Any one else noticing lack of acorns this year. Usually starting to drop steady by now and can always see big clusters in the trees. Seeing and hearing very few so far. Like the least amount I've seen in years


----------



## fishless (Sep 18, 2014)

DHower08 said:


> Any one else noticing lack of acorns this year. Usually starting to drop steady by now and can always see big clusters in the trees. Seeing and hearing very few so far. Like the least amount I've seen in years


Yes,my Oaks are dropping little tiny acorns now . They are only about 3/8 inch diameter


----------



## DL07 (Jul 21, 2011)

I looked Saturday while scouting and seen none.


----------



## Misdirection (Jul 16, 2012)

None yesterday when I checked my cameras. 

Sent from my SM-S901U using Tapatalk


----------



## mmtchell (Jul 9, 2014)

I've seen some dropping in the creek bottoms, not on the ridges yet...I've seen white oaks start dropping on Halloween...so the later the better...for me


----------



## halfrack (Oct 13, 2004)

I didn't see any when i was out last week checking cameras. I am in Northeast ohio, Portage county.


----------



## DHower08 (Nov 20, 2015)

The biggest benefit I see when theirs no acorns is the deer will travel and spread out more. But it sure is nice when one or two oaks are dropping heavy near a bedding area. Talk about a slam dunk


----------



## ducky152000 (Jul 20, 2005)

I havnt been in the woods yet but noticed a good abundance of hickory nuts this year, was at clendenning Sunday and couldnt believe how full some of the Shag barks were. Hard to really notice the oaks from the boat.


----------



## fishless (Sep 18, 2014)

ducky152000 said:


> I havnt been in the woods yet but noticed a good abundance of hickory nuts this year, was at clendenning Sunday and couldnt believe how full some of the Shag barks were. Hard to really notice the oaks from the boat.


I have a couple Pignut Hickory and its been raining nuts for the last week


----------



## ya13ya03 (Sep 21, 2010)

In the last few days I've found some pin oak acorns and my swamp white oaks on my property are loaded. Just nextdoor my neighbor has no nuts on his trees. Must be hit and miss this year. That said, find the good oaks and the deer will be there. Here's a picture of one of the swamp white oaks.
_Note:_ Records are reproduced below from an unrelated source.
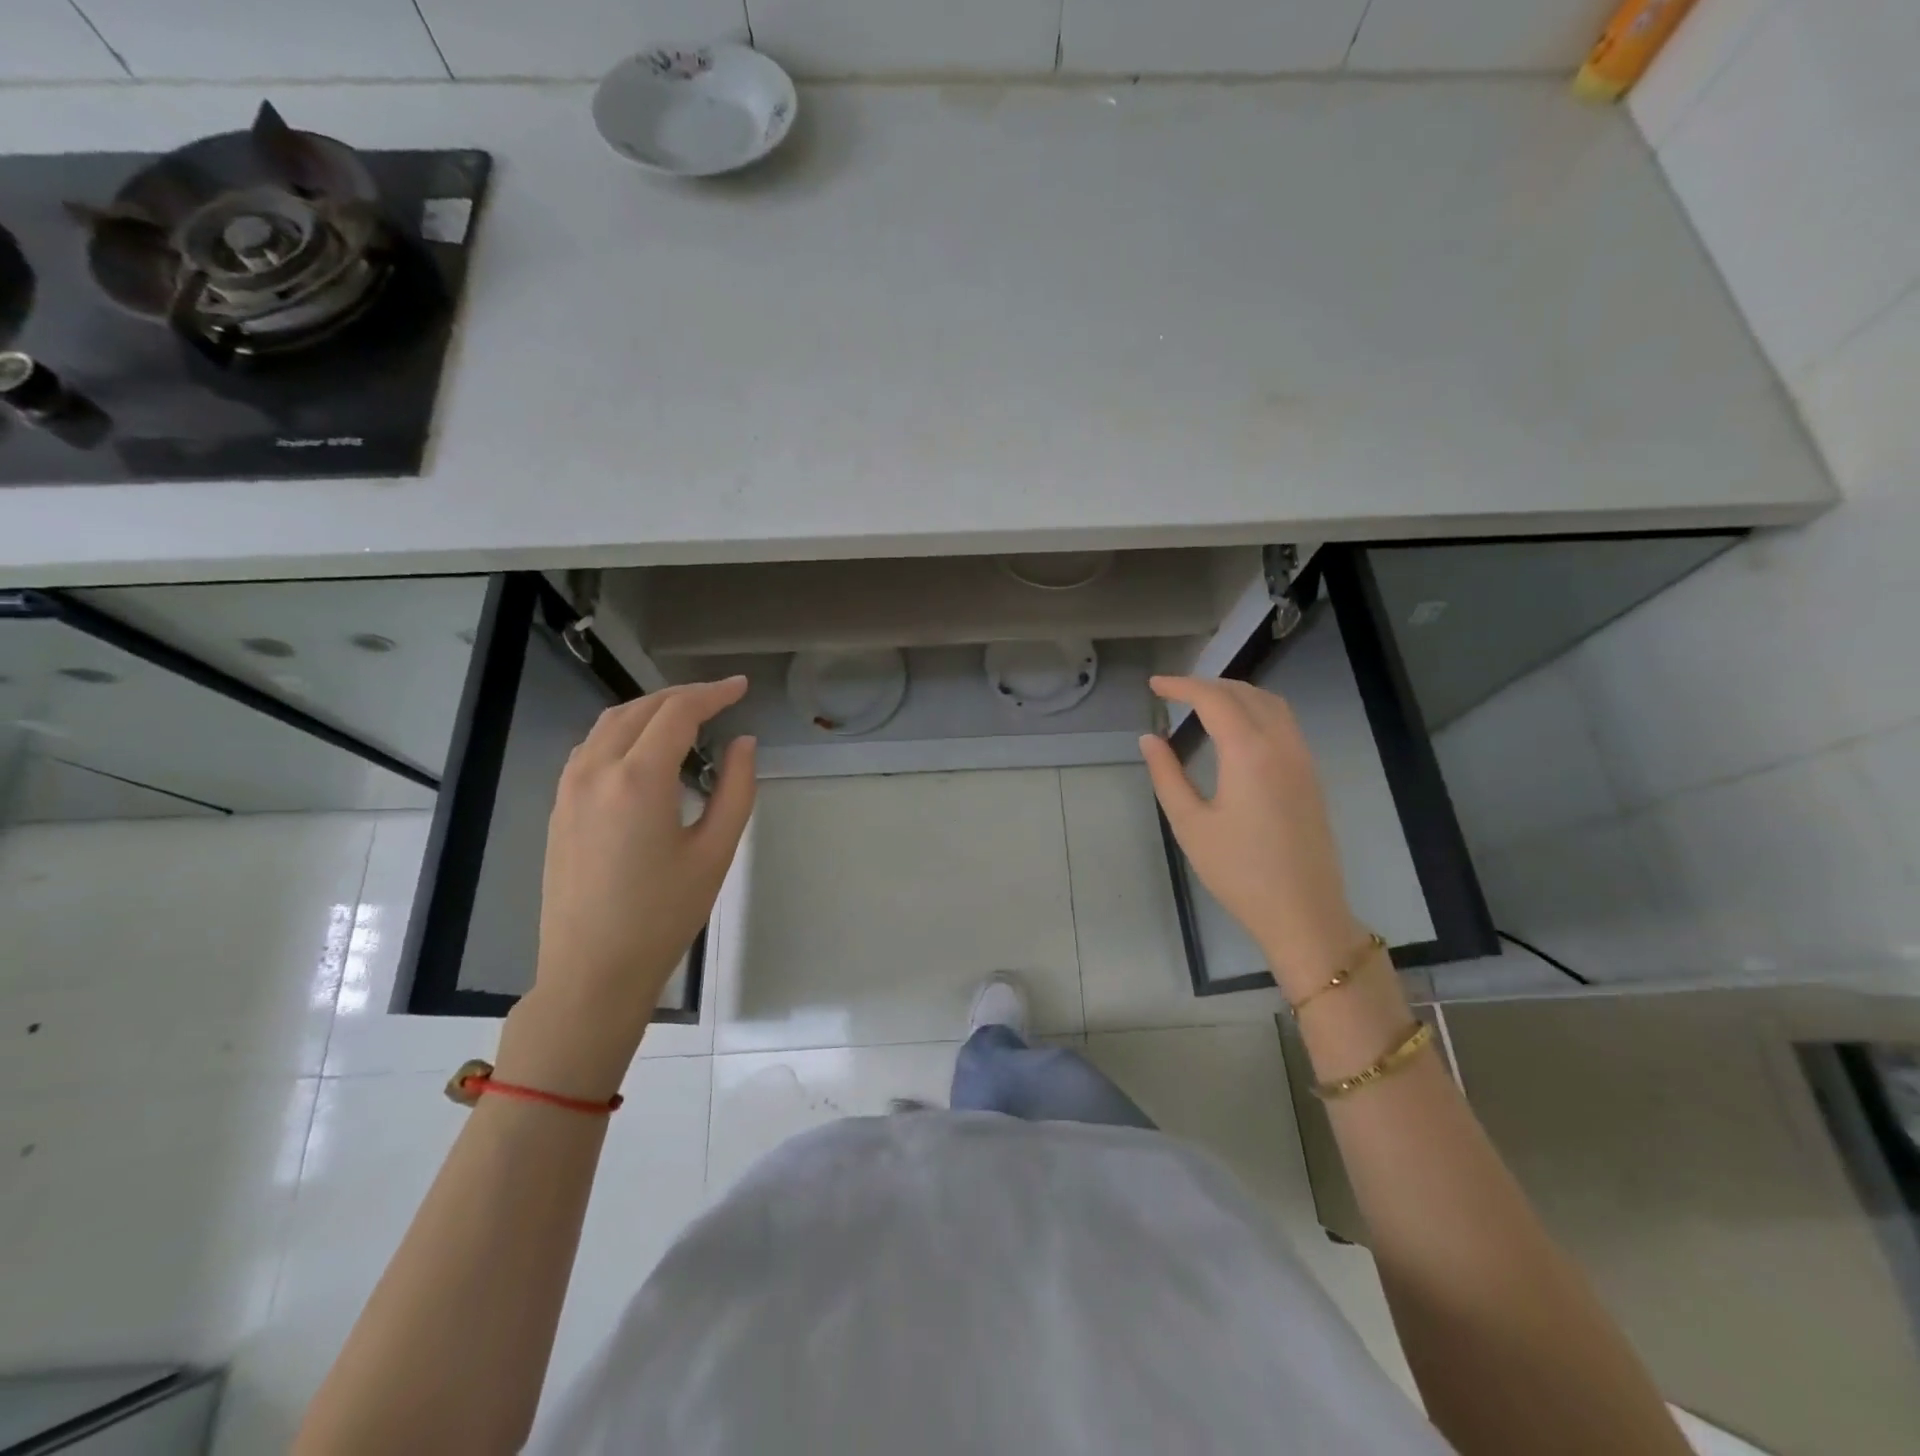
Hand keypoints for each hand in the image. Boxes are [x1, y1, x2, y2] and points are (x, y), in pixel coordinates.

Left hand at [500, 679, 755, 1096]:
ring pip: (609, 724)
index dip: (712, 693)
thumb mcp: (715, 852)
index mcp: (638, 779)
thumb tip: (743, 743)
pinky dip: (623, 732)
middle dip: (683, 696)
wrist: (592, 971)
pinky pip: (591, 748)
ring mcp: (569, 788)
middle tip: (720, 699)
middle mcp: (596, 770)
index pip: (677, 712)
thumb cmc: (663, 915)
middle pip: (640, 709)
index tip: (740, 687)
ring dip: (650, 710)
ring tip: (686, 717)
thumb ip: (735, 789)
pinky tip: (644, 750)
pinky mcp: (559, 807)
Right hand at [1139, 676, 1364, 997]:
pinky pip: (1284, 722)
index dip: (1181, 686)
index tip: (1154, 685)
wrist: (1303, 912)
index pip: (1213, 699)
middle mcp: (1281, 744)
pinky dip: (1256, 709)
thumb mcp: (1190, 824)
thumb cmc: (1238, 871)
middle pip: (1244, 693)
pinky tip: (1237, 728)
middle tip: (1173, 692)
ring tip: (1203, 702)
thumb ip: (1167, 775)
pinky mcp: (1311, 775)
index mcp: (1249, 752)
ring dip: (1235, 693)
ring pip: (1270, 703)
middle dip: (1207, 684)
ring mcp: (1302, 758)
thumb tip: (1149, 738)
These things are deer candy but get hit hard early. It's going to be a great early season at my place. Got a cornfield and a soybean Field plus my clover plot is looking great besides where my kid did doughnuts in it. Can't wait to be in the tre stand.


----------



## bobk (Apr 30, 2004)

ya13ya03 said:


> In the last few days I've found some pin oak acorns and my swamp white oaks on my property are loaded. Just nextdoor my neighbor has no nuts on his trees. Must be hit and miss this year. That said, find the good oaks and the deer will be there. Here's a picture of one of the swamp white oaks. These things are deer candy but get hit hard early. It's going to be a great early season at my place. Got a cornfield and a soybean Field plus my clover plot is looking great besides where my kid did doughnuts in it. Can't wait to be in the tre stand.
> View attachment 493650
> 
> View attachment 493651


Lol, I saw the pictures before I read the post. I was like damn, a crop circle. 😁


----------



## Kenlow1 (Jul 14, 2012)

Those white oaks are a deer magnet! Our oaks have no nuts this year. (Monroe County)


----------



## threeten (Feb 5, 2014)

Scouted a little yesterday and saw few( and very small) acorns. Lots of hickory falling. 
the last few years you could hardly keep your feet under you because of the number and size of the acorns on the ground. And that made for poor deer movement and sightings. I’m hoping they’ll be moving a bit more this year.


----------



## DHower08 (Nov 20, 2015)

Finally found a few dropping at the main farm. Not much but enough hopefully. Issue is have to sneak close to bedding which I hate doing early season down there. Try to save that crashing the bedroom stuff for public


----------



## garhtr (Jan 12, 2009)

SW seems spotty at best but when you find fruit it's heavy. Not many dropping but the squirrels are starting on them.
























Good luck and good hunting !


----------



## juggerman (Jun 12, 2012)

I have a English walnut tree,not 1 nut this year.and crab apple trees are empty also...some years I take 20 ice chests of apples to the woods

Sent from my SM-G970U using Tapatalk


----------



## jkeeney20 (Mar 21, 2006)

My white oaks are loaded this year in scioto county (southern ohio). They started dropping about a week ago...so I guess its hit and miss around ohio


----------



## mmtchell (Jul 9, 2014)

Yep scouted this past weekend and about 3 miles in , aep, located my usual little hot spot of white oaks, no acorns last 2 years but loaded this year...just a few falling but trees are plum full...big tracks crossing the creek heading to to it ...hhmmmm might be a good year....


----------